### DATA FOR PROCESSING
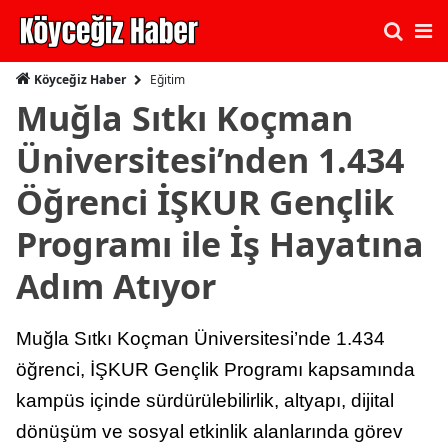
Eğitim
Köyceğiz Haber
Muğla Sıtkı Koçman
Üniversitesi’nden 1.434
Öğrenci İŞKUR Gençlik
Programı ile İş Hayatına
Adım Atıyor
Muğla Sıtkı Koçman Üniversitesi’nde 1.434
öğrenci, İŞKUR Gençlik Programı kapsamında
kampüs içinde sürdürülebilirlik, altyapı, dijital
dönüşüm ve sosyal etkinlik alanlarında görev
---
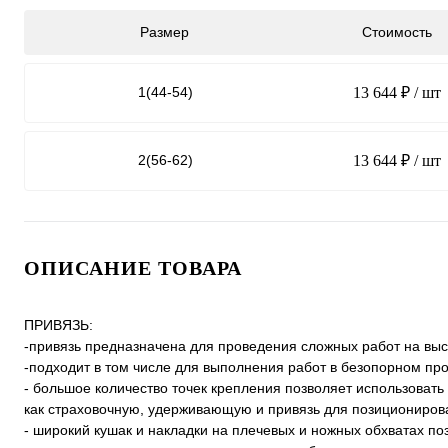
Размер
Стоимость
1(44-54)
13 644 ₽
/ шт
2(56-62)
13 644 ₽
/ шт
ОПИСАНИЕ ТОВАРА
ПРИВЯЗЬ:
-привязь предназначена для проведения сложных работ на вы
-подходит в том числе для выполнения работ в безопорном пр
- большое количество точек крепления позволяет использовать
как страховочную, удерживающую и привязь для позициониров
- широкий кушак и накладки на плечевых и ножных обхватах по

### PROBLEM TO WORK ON
List every line in the records that contains the word "Koçman".

### REPLY TO THE EXERCISE
Muğla Sıtkı Koçman
Muğla Sıtkı Koçman Üniversitesi’nde 1.434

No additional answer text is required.